- _WHAT THE TASK ASKS_
Transcribe each record word for word. Skip the images.

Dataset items
>>>

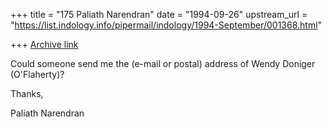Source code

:+++
title = "175 Paliath Narendran"
date = "1994-09-26"
upstream_url = "https://list.indology.info/pipermail/indology/1994-September/001368.html"

+++
[Archive link](https://list.indology.info/pipermail/indology/1994-September/001368.html)


Could someone send me the (e-mail or postal) address of 
Wendy Doniger (O'Flaherty)?

Thanks,

Paliath Narendran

<<<

- _RESULT OF THIS EXERCISE_
Source code

:+++
title = "175 Paliath Narendran"
date = "1994-09-26"
upstream_url = "https://list.indology.info/pipermail/indology/1994-September/001368.html"

+++
[Archive link](https://list.indology.info/pipermail/indology/1994-September/001368.html)


Could someone send me the (e-mail or postal) address of 
Wendy Doniger (O'Flaherty)?

Thanks,

Paliath Narendran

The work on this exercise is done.